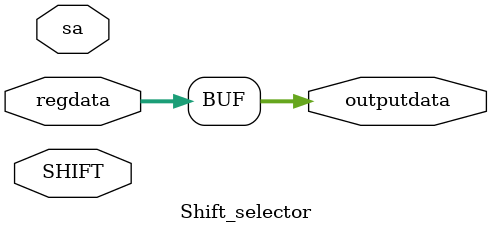
<source format=v>
module Shift_selector(regdata, sa, SHIFT, outputdata);
	input[31:0] regdata;
	input[4:0] sa;
	input SHIFT;
	output reg[31:0] outputdata;

	initial begin
		outputdata = 0;
	end

	always @(regdata or sa or SHIFT) begin
	 	outputdata = regdata;
	end
endmodule
</source>
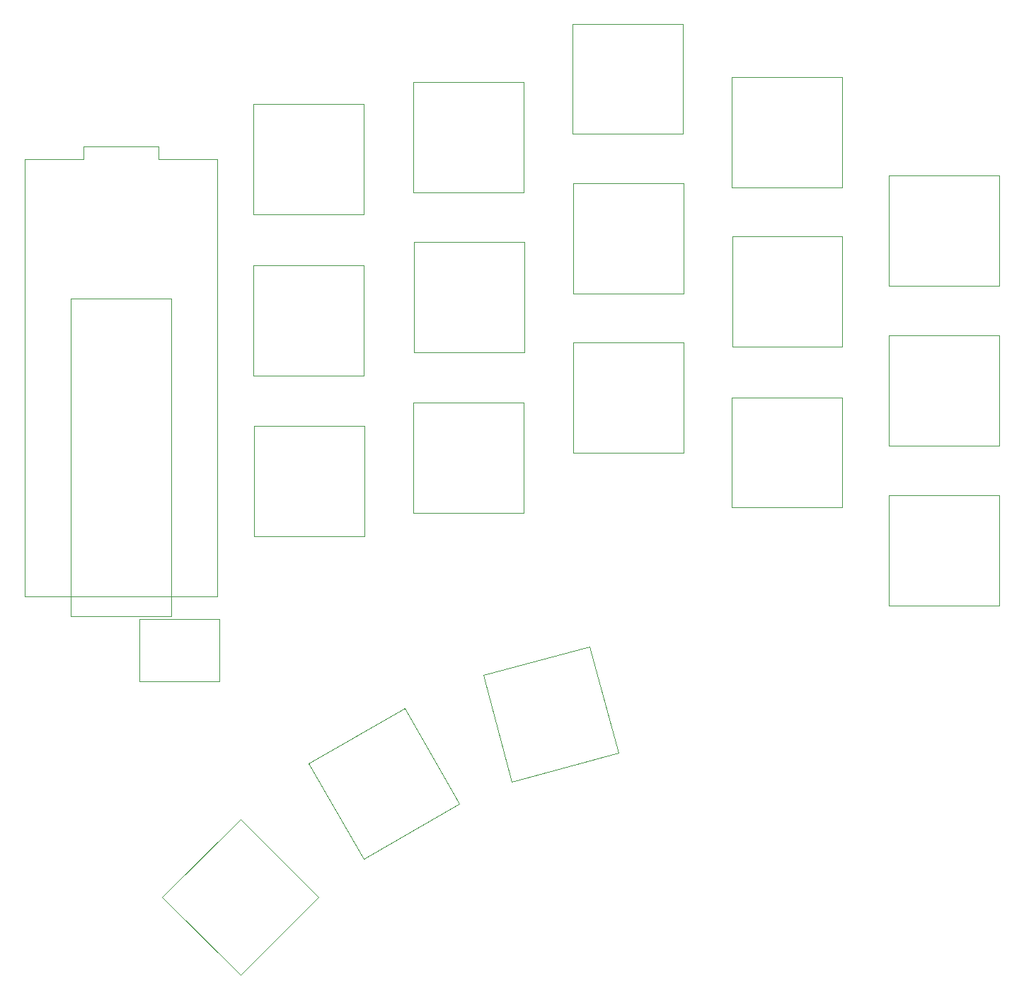
<source format=gbr>
%TF.GenerationSoftware,KiCad,Pcbnew,9.0.2-9.0.2-0~ubuntu24.04.1*%
%TF.CreationDate,2025-07-03T20:15:33-04:00*%
%TF.ProjectId,custom_Hackboard,63757374-6f6d-45f4-9861-636b626f6172,rev?*%
%TF.SameCoordinates,Original*%
%TF.FileFunction,Other,User*%
%FSLAX46Y46*%
G04 Gerber Fmt 4.6, Leading zero omitted, Abs format (unit mm)*
G04 Created by KiCad (PCBNEW 9.0.2-9.0.2-0~ubuntu24.04.1) date 2025-07-03 20:15:33*
%MOMM*%
%LPD*%
G01*
G04 APERTURE LIST*
%ADD10C,0.050000*%
%ADD11C,0.040000*%
G04 APERTURE END LIST*
D10*
%TO.C,SW13*%
X469980000Y-291700000D02*
X483180000Y-291700000D01*
X469980000Y-304900000D02*
X469980000Y-291700000D01*
X483180000Y-291700000D02*
X483180000Y-304900000D01*
X483180000Y-304900000D02*
X469980000Y-304900000D01*
%TO.C,SW7*%
X469900000Y-272500000D02*
X483100000Y-272500000D01*
X469900000Y-285700000D02*
X469900000Y-272500000D01*
X483100000Y-272500000D02*
X483100000Y-285700000D01*
X483100000Y-285700000D02*
X469900000Y-285700000D01*
%TO.C,SW4*%
X527160000Y-249980000D02*
X540360000Y-249980000D01*
X527160000Y-263180000D02*
X527160000Y-249980000D01*
X540360000Y-249980000D02*
X540360000Y-263180000D01*
X540360000Y-263180000D02*
X527160000Y-263180000D01*
%TO.C,SW17*%
X545970000Y-300030000D02*
X559170000Y-300030000D01*
X545970000Y-313230000D02*
X545970000Y-300030000D01*
X559170000Y-300030000D02*
X559170000Y-313230000D01*
X559170000Y-313230000D02*
X545970000Y-313230000D01*
%TO.C,SW9*%
X508160000Y-262680000D02*
X521360000Y-262680000D01*
X508160000Y-275880000D02*
X508160000Y-262680000D01*
X521360000Y-262680000D02*
X521360000Y-275880000D01*
X521360000Y-275880000D02*
X508160000Y-275880000D01*
%TO.C,SW3*%
X508140000Y-243590000D02*
X521340000Y-243590000D01*
X508140000Y-256790000D02*
X508140000Y-243590000D01*
X521340000Y-243590000D02*
X521340000Y-256790000D01*
X521340000Y-256790000D02*
X508140000Y-256790000D01*
%TO.C,SW15*%
X508170000Y-281730000D02*
X521370000Y-281730000D01*
X508170000Y-294930000D02*
X508170000Y-281730000D01*
X521370000Y-281730000D02*
X521370000Y-294930000D01*
X521370000Y-294930000D02*
X508170000Y-294930000D01*
%TO.C,SW14*%
X489030000Y-288900000D02*
X502230000Y-288900000D01*
X489030000Y-302100000D02*
X489030000Y-288900000D01*
X502230000Y-288900000D02*
X502230000Y-302100000D01*
X502230000Y-302100000D02*
X489030000Y-302100000D01*
%TO.C,SW6*%
X459036242Y-348090054D02*
X468370051Y-338756244D01*
X468370051Y-357423863D02*
X459036242Y-348090054D01*
X468370051Y-338756244D02*
X477703861Y-348090054D01*
X477703861Y-348090054D02*
X468370051Y-357423863D01*
%TO.C,Reset*%
X456320000Y-314820000D02*
X456570000Y-314820000D01*
X456320000Y-315070000D02*
X456320000Y-314820000D01*
X456320000Y-322070000D02*
X456320000Y-315070000D01*
X456320000Y-322070000D02*
X456320000Y-322320000D01*
X456320000Y-322320000D02*
X456570000Y-322320000D01*
X456570000Y-314820000D02*
X465570000Y-314820000D01*
X465570000Y-314820000D02*
X465820000Y-314820000D01*
X465570000Y-322320000D02*
X456570000Y-322320000D01*
X465570000Y-322320000D02*
X465820000Y-322320000D01*
X465820000Y-314820000D02*
X465820000Y-315070000D01*
X465820000Y-315070000D02*
X465820000Y-322070000D01*
X465820000Y-322320000D02*
X465820000Y-322070000D01*
%TO.C,SW2*%
X489040000Y-250590000D02*
X502240000Y-250590000D01*
X489040000Y-263790000D02*
X489040000Y-250590000D01*
X502240000Y-250590000D02*
X502240000Y-263790000D01*
X502240000Y-263790000D02*
X489040000Y-263790000D01*
%TO.C,SW11*%
X545970000Y-280920000D02*
X559170000Y-280920000D01*
X545970000Y-294120000D02*
X545970000Y-280920000D01*
X559170000Y-280920000D02*
X559170000Y-294120000D01*
X559170000Y-294120000D02*
X545970000Y-294120000D01*
%TO.C,A1*%
X458590000Y-259790000D02*
X465630000Y-259790000D01*
X465630000Y-312090000D01*
X442550000Y-312090000D01*
X442550000Y-259790000D01*
X449590000Y-259790000D01*
X449590000Y-258240000D01*
X458590000Y-258240000D01*
X458590000Y-259790000D01*
%TO.C,SW1*%
X469950000Y-253200000D02*
X483150000Y-253200000D01*
X469950000Y-266400000D02*
X469950000Y-253200000D01*
X483150000Y-253200000D02*
X483150000Y-266400000D01*
X483150000Y-266400000D02*
X469950000Y-266400000D01*
%TO.C,SW5*%
X545980000Y-261780000D02*
X559180000Y-261780000D01*
X545980000Y-274980000D02*
X545980000Y-261780000D01*
X559180000Y-261780000D02*
X559180000Y-274980000D01*
X559180000Y-274980000D02*
X545980000Y-274980000D01*
D11*
%TO.C,J1*%
X448110000Y-314460000D02*
X460110000Y-314460000D01*
X448110000Y-276460000D02*
X448110000Y-314460000D01*
X460110000Y-276460000D02*
X448110000Y-276460000D01*
X460110000Y-314460000D02*
X460110000Y-276460000D01*
D10*
%TO.C,SW18*%
X497426733Y-321533099D02*
X510176954Y-318116687D01*
X500843144Y-334283320D02*
X497426733Y-321533099D01*
X510176954Y-318116687D02*
X513593365Y-330866908D01*
X513593365Y-330866908D02*
X500843144Y-334283320D01*
%TO.C,SW10*%
X527200000Y-269040000D02*
X540400000Y-269040000D01*
X527200000Y-282240000D02*
X527200000Y-269040000D01*
X540400000Y-269040000D02*
X540400000Y-282240000D01*
X540400000Y-282240000D02*
X527200000Y-282240000D01*
%TO.C,SW8*%
X489110000Y-269690000D02*
X502310000Y-269690000D01*
X489110000Y-282890000D02*
X489110000Y-269690000D01*
X502310000Y-269690000D02*
X502310000Y-282890000D01*
X502310000Y-282890000D02*
X489110000Y-282890000D01*
%TO.C,SW16*%
X527190000Y-288290000D02*
X540390000Y-288290000D01*
X527190000Y-301490000D02*
X527190000Y-288290000D01*
X540390000Y-288290000D02*
X540390000Y-301490000D01*
X540390000Y-301490000D02*
X527190000Y-301490000D01*
%TO.C,SW12*%
X476564228Y-332084241D02*
X487995763Y-325484241D01*
X483164228Y-343515777D02*
X476564228Y-332084241D01*
X487995763Y-325484241D02*
X494595763Y-336915777D01*
X494595763Y-336915777D02*
X483164228Y-343515777D01*
%TD*%
M02*

</source>
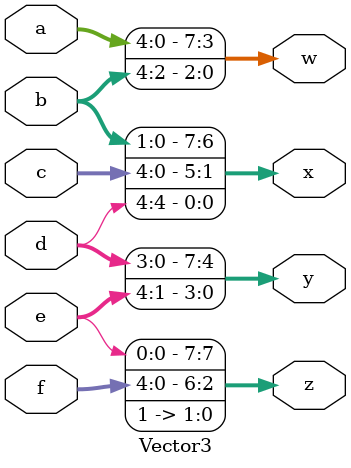
<source format=v>
`timescale 1ns / 1ps


module Vector3(
    input [4:0] a, b, c, d, e, f,
    output [7:0] w, x, y, z );//
	
	assign w={a,b[4:2]};
	assign x={b[1:0],c,d[4]};
	assign y={d[3:0],e[4:1]};
	assign z={e[0],f,2'b11};
endmodule

</source>
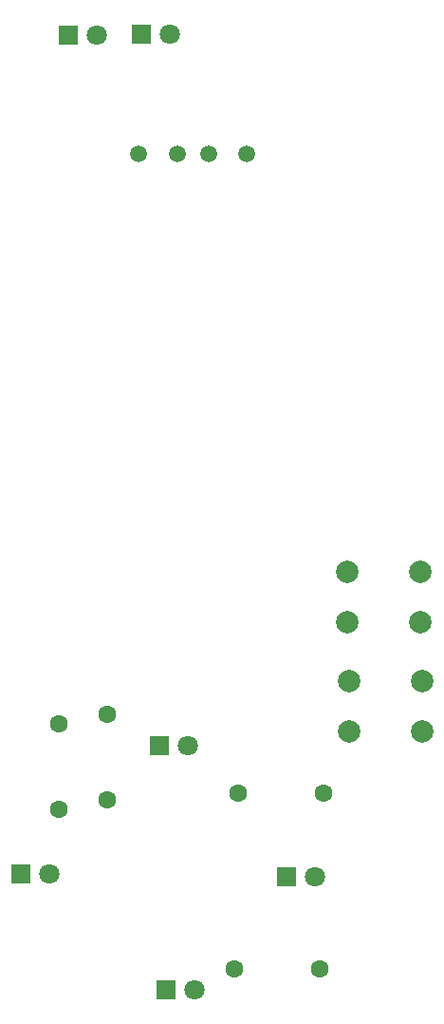
<source format=gbr>
%TF.GenerationSoftware,KiCad,Pcbnew,9.0.2*%
%TF.CreationDate,2025-07-03T20:52:15-07:00*%
%TF.ProjectId,solder,736f6c64-6572-42e6-9b69-6361645f7063,rev?*%
%TF.SameCoordinates,Original*%
%TF.FileFunction,Soldermask,Top*%
%TF.FilePolarity,Negative*%
%FSLAX46Y46*%
G04 Gerber Fmt 4.6, Leading zero omitted, Abs format (unit mm)*
G04 Created by KiCad (PCBNEW 9.0.2) date 2025-07-03 20:52:15*
%MOMM*%
%LPD*%
G01*
G04 APERTURE LIST*
%ADD10C,2.000000*%
%ADD11R,1.800000X1.800000*%
%ADD12C,1.800000*%
%ADD13C,1.600000*%
%ADD14C,1.500000*%
G04 APERTURE END LIST*
D10*
%TO.C,SW1*%
X153435000Y-94950000D03*
X159935000Y-94950000D03*
X153435000Y-99450000D03*
X159935000Y-99450000D03*
%TD*%
D11*
%TO.C,D4*%
X124270000Y-121880000D03*
D12*
X126810000Y-121880000D03*
%TD*%
D11*
%TO.C,D6*%
X147955000Y-122070000D03*
D12*
X150495000Y-122070000D03*
%TD*%
D11*
%TO.C,D2*%
X135035567Y-47032545D03*
D12*
X137575567Y-47032545D03*
%TD*%
D10*
%TO.C,SW2*%
X153585000Y-104650000D03*
X160085000Y-104650000D03*
X153585000Y-109150000D03*
X160085000Y-109150000D03*
%TD*%
D11*
%TO.C,D5*%
X137220000Y-132150000D03*
D12*
X139760000Y-132150000D03*
%TD*%
D11*
%TO.C,D3*%
X136660000Y-110430000D03*
D12*
X139200000Y-110430000D03*
%TD*%
D11*
%TO.C,D1*%
X128502285Y-47077420D03*
D12*
X131042285Y-47077420D03*
%TD*%
D13*
%TO.C,R3*%
X143360000Y-130320000D03*
X150980000Y-130320000D03*
%TD*%
%TO.C,R2*%
X127650000Y-108460000D03*
X127650000Y-116080000D03*
%TD*%
%TO.C,R1*%
X132020000Y-107600000D03*
X132020000Y-115220000D03*
%TD*%
%TO.C,R4*%
X151300000Y-114660000D03*
X143680000Y-114660000D03*
%TD*%
D14*
%TO.C,R5*%
X144460000Y-57650000D03*
X141060000Y-57650000D03*
%TD*%
%TO.C,R6*%
X138230000Y-57630000D03*
X134830000Y-57630000D03*
%TD*%
M02*

</source>
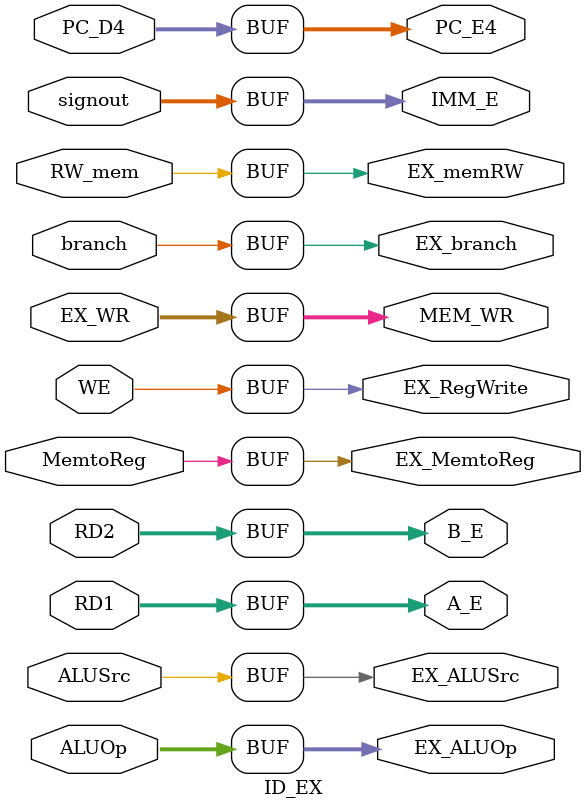
<source format=v>
module ID_EX(PC_D4, RD1, RD2, signout, ALUSrc, ALUOp, branch, RW_mem, MemtoReg, WE, EX_WR,   
PC_E4, A_E, B_E, IMM_E, EX_ALUSrc, EX_ALUOp, EX_branch, EX_memRW, EX_MemtoReg, EX_RegWrite, MEM_WR);

    input [31:0] PC_D4;
    input [31:0] RD1;
    input [31:0] RD2;
    input [31:0] signout;
    input ALUSrc;
    input [1:0] ALUOp;
    input branch;
    input RW_mem;
    input MemtoReg;
    input WE;
    input [4:0] EX_WR;

    output reg [31:0] PC_E4;
    output reg [31:0] A_E;
    output reg [31:0] B_E;
    output reg [31:0] IMM_E;
    output reg EX_ALUSrc;
    output reg [1:0] EX_ALUOp;
    output reg EX_branch;
    output reg EX_memRW;
    output reg EX_MemtoReg;
    output reg EX_RegWrite;
    output reg [4:0] MEM_WR;
    



    always @(*) begin
        PC_E4 <= PC_D4;
        A_E <= RD1;
        B_E <= RD2;
        IMM_E <= signout;
        EX_ALUSrc <= ALUSrc;
        EX_ALUOp <= ALUOp;
        EX_branch <= branch;
        EX_memRW <= RW_mem;
        EX_MemtoReg <= MemtoReg;
        EX_RegWrite <= WE;
        MEM_WR <= EX_WR;
        // $display("%2t: ID_EX", $time);
    end

// iverilog -o test Vr_inst_mem.v PipelinedCpu.v PipelinedCpu_tb.v Vr_register_file.v SignedExtension.v Vr_data_mem.v Control.v ALUcontrol.v mux.v ALU.v Shift.v ALU_ADD.v PC.v ADD_4.v ANDGATE.v IF_ID.v ID_EX.v EX_MEM.v MEM_WB.v
endmodule
</source>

Exercise prompt: Find the line with "X521340000Y-256790000D01*" in the material above. Reproduce it and each line after it up to and including the line with "X468370051Y-338756244D02*".

Completed exercise:
X521340000Y-256790000D01*
X521340000Y-256790000D02*
X508140000Y-256790000D01*
%TO.C,SW15*%
X508170000Y-281730000D02*
X521370000Y-281730000D01*
X508170000Y-294930000D02*
X508170000Y-281730000D01*
X521370000Y-281730000D02*
X521370000Y-294930000D01*
X521370000Y-294930000D02*
X508170000Y-294930000D01*
%TO.C,SW14*%
X489030000Y-288900000D02*
X502230000Y-288900000D01*
X489030000Y-302100000D02*
X489030000Y-288900000D01*
X502230000Y-288900000D02*
X502230000Y-302100000D01*
X502230000Y-302100000D02*
X489030000Y-302100000D01*
%TO.C,SW6*%
X459036242Y-348090054D02*
X468370051Y-338756244D01*
X468370051Y-357423863D02*
X459036242Y-348090054D01*
X468370051Y-338756244D02*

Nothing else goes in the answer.